**TASK DETAILS**
Output every record exactly, and nothing more.

**RECORDS FOR THIS TASK**
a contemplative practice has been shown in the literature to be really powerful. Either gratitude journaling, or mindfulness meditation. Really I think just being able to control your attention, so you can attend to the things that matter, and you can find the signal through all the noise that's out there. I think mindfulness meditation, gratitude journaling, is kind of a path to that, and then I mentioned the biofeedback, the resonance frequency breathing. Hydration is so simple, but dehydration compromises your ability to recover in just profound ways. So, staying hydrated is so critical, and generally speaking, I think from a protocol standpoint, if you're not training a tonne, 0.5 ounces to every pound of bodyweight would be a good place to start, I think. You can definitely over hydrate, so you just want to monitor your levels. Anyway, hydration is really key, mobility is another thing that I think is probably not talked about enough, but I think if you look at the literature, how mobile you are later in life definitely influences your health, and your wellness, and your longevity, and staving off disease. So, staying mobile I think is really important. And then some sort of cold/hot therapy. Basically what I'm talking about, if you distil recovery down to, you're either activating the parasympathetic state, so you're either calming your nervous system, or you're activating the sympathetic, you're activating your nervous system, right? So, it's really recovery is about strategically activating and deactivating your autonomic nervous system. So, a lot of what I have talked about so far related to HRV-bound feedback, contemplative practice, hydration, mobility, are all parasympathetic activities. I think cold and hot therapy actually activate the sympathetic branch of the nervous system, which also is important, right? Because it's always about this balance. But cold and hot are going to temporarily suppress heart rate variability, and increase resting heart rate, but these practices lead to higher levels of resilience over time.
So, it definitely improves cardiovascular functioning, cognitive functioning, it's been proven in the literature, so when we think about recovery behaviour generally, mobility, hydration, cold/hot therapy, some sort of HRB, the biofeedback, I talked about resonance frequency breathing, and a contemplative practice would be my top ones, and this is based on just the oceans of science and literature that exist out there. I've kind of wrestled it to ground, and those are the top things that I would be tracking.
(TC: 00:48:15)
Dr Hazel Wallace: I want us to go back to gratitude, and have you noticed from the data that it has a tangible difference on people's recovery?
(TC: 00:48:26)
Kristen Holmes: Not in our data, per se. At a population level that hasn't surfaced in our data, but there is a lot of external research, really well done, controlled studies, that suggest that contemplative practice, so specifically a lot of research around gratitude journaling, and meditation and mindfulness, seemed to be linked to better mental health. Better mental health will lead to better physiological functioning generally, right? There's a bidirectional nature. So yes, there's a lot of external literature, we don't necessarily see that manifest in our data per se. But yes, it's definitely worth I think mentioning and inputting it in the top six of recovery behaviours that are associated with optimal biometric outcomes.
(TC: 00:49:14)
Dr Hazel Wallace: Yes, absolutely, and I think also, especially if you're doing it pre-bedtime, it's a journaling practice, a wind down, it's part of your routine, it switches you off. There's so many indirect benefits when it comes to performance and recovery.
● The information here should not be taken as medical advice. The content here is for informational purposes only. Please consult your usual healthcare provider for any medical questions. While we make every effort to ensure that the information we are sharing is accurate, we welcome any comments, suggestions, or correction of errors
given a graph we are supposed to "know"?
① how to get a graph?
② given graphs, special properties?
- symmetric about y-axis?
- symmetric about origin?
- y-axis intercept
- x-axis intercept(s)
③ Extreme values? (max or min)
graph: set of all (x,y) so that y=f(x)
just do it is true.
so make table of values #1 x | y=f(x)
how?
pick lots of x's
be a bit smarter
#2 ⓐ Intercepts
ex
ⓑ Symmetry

**EXERCISE RESPONSE**
a contemplative practice has been shown in the literature to be really powerful. Either gratitude journaling, or mindfulness meditation. Really I think just being able to control your attention, so you can attend to the things that matter, and you can find the signal through all the noise that's out there. I think mindfulness meditation, gratitude journaling, is kind of a path to that, and then I mentioned the biofeedback, the resonance frequency breathing. Hydration is so simple, but dehydration compromises your ability to recover in just profound ways. So, staying hydrated is so critical, and generally speaking, I think from a protocol standpoint, if you're not training a tonne, 0.5 ounces to every pound of bodyweight would be a good place to start, I think. You can definitely over hydrate, so you just want to monitor your levels. Anyway, hydration is really key, mobility is another thing that I think is probably not talked about enough, but I think if you look at the literature, how mobile you are later in life definitely influences your health, and your wellness, and your longevity, and staving off disease. So, staying mobile I think is really important. And then some sort of cold/hot therapy. Basically what I'm talking about, if you distil recovery down to, you're either activating the parasympathetic state, so you're either calming your nervous system, or you're activating the sympathetic, you're activating your nervous system, right? So, it's really recovery is about strategically activating and deactivating your autonomic nervous system. So, a lot of what I have talked about so far related to HRV-bound feedback, contemplative practice, hydration, mobility, are all parasympathetic activities. I think cold and hot therapy actually activate the sympathetic branch of the nervous system, which also is important, right? Because it's always about this balance. But cold and hot are going to temporarily suppress heart rate variability, and increase resting heart rate, but these practices lead to higher levels of resilience over time.
So, it definitely improves cardiovascular functioning, cognitive functioning, it's been proven in the literature, so when we think about recovery behaviour generally, mobility, hydration, cold/hot therapy, some sort of HRB, the biofeedback, I talked about resonance frequency breathing, and a contemplative practice would be my top ones, and this is based on just the oceans of science and literature that exist out there. I've kind of wrestled it to ground, and those are the top things that I would be tracking.
(TC: 00:48:15)
Dr Hazel Wallace: I want us to go back to gratitude, and have you noticed from the data that it has a tangible difference on people's recovery?
(TC: 00:48:26)
Kristen Holmes: Not in our data, per se. At a population level that hasn't surfaced in our data, but there is a lot of external research, really well done, controlled studies, that suggest that contemplative practice, so specifically a lot of research around gratitude journaling, and meditation and mindfulness, seemed to be linked to better mental health. Better mental health will lead to better physiological functioning generally, right? There's a bidirectional nature. So yes, there's a lot of external literature, we don't necessarily see that manifest in our data per se. But yes, it's definitely worth I think mentioning and inputting it in the top six of recovery behaviours that are associated with optimal biometric outcomes.
(TC: 00:49:14)
Dr Hazel Wallace: Yes, absolutely, and I think also, especially if you're doing it pre-bedtime, it's a journaling practice, a wind down, it's part of your routine, it switches you off. There's so many indirect benefits when it comes to performance and recovery.
● The information here should not be taken as medical advice. The content here is for informational purposes only. Please consult your usual healthcare provider for any medical questions. While we make every effort to ensure that the information we are sharing is accurate, we welcome any comments, suggestions, or correction of errors
given a graph we are supposed to "know"?
① how to get a graph?
② given graphs, special properties?
- symmetric about y-axis?
- symmetric about origin?
- y-axis intercept
- x-axis intercept(s)
③ Extreme values? (max or min)
graph: set of all (x,y) so that y=f(x)
just do it is true.
so make table of values #1 x | y=f(x)
how?
pick lots of x's
be a bit smarter
#2 ⓐ Intercepts
ex
ⓑ Symmetry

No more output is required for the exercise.